> _Supplied material_
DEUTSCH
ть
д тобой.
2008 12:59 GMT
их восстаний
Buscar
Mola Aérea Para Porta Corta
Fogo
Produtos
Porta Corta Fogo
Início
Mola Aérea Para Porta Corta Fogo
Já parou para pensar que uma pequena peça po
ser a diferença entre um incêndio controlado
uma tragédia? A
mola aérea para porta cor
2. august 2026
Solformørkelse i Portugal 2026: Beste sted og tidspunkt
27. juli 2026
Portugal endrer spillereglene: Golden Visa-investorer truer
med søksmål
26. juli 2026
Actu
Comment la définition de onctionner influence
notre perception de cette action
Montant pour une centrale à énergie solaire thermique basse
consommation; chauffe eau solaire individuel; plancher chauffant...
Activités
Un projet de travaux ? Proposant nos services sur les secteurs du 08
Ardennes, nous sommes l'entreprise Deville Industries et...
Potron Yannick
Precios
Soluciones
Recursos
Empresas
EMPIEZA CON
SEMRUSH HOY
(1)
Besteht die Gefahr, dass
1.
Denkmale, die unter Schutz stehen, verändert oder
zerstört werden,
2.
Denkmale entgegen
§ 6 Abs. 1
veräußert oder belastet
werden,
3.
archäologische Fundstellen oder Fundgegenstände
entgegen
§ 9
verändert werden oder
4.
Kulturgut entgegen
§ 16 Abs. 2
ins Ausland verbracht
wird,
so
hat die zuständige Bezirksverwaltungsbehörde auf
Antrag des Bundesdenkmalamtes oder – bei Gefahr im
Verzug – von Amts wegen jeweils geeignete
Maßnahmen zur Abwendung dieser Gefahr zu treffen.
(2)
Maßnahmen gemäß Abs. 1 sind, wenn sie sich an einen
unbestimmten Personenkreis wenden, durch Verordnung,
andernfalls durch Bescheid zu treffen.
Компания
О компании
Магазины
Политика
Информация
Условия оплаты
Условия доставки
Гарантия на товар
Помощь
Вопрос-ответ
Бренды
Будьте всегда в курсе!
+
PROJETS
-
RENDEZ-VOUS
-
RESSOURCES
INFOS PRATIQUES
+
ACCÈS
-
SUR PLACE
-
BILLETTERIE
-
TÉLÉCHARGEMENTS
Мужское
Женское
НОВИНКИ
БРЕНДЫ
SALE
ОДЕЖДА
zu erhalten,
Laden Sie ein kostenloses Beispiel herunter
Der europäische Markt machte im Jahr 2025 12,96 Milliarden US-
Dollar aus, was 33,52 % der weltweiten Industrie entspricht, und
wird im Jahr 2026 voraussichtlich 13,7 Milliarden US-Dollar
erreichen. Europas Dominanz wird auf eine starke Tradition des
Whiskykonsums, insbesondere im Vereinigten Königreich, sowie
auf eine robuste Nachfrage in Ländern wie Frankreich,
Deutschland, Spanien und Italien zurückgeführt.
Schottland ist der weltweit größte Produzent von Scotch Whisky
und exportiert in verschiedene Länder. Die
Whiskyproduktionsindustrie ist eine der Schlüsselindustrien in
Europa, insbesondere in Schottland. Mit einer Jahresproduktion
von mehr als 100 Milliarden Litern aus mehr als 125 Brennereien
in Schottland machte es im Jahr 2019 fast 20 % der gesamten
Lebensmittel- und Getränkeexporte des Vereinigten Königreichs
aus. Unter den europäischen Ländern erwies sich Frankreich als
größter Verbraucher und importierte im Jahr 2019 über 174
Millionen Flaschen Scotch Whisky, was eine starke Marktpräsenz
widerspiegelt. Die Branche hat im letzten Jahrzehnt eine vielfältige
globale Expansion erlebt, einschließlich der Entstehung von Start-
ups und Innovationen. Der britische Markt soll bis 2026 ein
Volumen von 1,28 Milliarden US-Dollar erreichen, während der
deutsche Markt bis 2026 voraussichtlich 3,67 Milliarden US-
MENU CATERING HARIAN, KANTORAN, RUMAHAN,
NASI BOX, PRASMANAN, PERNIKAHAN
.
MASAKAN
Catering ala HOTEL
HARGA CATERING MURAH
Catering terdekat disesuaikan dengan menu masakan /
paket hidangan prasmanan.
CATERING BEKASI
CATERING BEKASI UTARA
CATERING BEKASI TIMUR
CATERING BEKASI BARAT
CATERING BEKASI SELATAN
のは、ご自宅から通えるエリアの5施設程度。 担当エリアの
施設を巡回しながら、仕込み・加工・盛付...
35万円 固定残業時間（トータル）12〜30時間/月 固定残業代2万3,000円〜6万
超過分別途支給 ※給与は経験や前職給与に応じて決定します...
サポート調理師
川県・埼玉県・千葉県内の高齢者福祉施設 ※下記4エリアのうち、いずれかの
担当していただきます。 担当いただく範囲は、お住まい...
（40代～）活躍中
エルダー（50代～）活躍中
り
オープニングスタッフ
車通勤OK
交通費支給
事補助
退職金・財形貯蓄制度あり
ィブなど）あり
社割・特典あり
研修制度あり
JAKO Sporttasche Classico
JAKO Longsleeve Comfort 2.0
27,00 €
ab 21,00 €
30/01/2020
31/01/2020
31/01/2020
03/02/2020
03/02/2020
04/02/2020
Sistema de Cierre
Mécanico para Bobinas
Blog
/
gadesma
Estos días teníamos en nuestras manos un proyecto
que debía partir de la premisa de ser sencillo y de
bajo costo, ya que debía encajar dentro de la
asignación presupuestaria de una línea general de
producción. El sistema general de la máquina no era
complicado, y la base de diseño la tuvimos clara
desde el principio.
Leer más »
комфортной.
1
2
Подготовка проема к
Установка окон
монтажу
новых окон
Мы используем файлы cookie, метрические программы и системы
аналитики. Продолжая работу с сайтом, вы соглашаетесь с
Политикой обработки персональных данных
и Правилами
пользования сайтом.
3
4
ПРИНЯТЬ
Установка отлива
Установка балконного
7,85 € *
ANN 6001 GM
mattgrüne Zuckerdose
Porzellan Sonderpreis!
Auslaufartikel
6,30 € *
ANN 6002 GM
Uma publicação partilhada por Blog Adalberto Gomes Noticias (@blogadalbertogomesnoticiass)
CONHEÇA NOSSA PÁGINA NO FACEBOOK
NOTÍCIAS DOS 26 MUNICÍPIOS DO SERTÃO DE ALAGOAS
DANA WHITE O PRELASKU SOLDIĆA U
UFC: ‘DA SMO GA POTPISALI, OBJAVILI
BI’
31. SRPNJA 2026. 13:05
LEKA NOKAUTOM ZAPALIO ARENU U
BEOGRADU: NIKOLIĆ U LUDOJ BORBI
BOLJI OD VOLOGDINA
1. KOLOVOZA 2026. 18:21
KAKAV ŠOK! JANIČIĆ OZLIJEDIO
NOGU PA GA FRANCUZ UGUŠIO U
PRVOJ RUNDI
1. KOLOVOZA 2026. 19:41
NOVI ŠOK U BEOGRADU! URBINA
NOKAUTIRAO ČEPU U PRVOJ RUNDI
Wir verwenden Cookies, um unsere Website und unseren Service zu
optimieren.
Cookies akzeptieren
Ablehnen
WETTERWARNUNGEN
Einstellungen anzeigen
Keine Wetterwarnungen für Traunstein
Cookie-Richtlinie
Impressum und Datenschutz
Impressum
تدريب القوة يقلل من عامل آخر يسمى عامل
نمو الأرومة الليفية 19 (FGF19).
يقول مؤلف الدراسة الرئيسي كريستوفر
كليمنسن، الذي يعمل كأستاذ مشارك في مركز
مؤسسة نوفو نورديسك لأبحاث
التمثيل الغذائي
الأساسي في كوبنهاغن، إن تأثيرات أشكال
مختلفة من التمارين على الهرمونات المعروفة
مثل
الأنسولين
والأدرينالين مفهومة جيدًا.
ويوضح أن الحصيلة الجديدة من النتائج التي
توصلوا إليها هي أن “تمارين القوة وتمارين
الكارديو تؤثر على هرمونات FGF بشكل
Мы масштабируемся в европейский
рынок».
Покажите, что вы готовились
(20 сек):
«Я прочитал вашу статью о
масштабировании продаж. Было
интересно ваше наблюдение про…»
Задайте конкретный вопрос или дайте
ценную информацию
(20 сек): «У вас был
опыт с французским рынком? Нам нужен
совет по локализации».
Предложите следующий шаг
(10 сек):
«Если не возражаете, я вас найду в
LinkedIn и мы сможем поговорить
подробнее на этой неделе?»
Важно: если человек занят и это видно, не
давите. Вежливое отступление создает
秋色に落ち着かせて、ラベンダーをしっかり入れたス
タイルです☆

> _Request_
Can you give the lines from the start through the one containing "Denkmale, die unter" again, swapping "Buscar" for "Pesquisar" and leaving everything else unchanged?

> _Response box_
DEUTSCH
ть
д тобой.
2008 12:59 GMT
их восстаний
Pesquisar
Mola Aérea Para Porta Corta
Fogo
Produtos
Porta Corta Fogo
Início
Mola Aérea Para Porta Corta Fogo
Já parou para pensar que uma pequena peça po
ser a diferença entre um incêndio controlado
uma tragédia? A
mola aérea para porta cor
2. august 2026
Solformørkelse i Portugal 2026: Beste sted og tidspunkt
27. juli 2026
Portugal endrer spillereglene: Golden Visa-investorer truer
med søksmål
26. juli 2026
Actu
Comment la définition de onctionner influence
notre perception de cette action
Montant pour une centrale à énergie solaire thermique basse
consommation; chauffe eau solaire individuel; plancher chauffant...
Activités
Un projet de travaux ? Proposant nos services sur les secteurs du 08
Ardennes, nous sommes l'entreprise Deville Industries et...
Potron Yannick
Precios
Soluciones
Recursos
Empresas
EMPIEZA CON
SEMRUSH HOY
(1)
Besteht die Gefahr, dass
1.
Denkmale, die unter Schutz stehen, verändert oder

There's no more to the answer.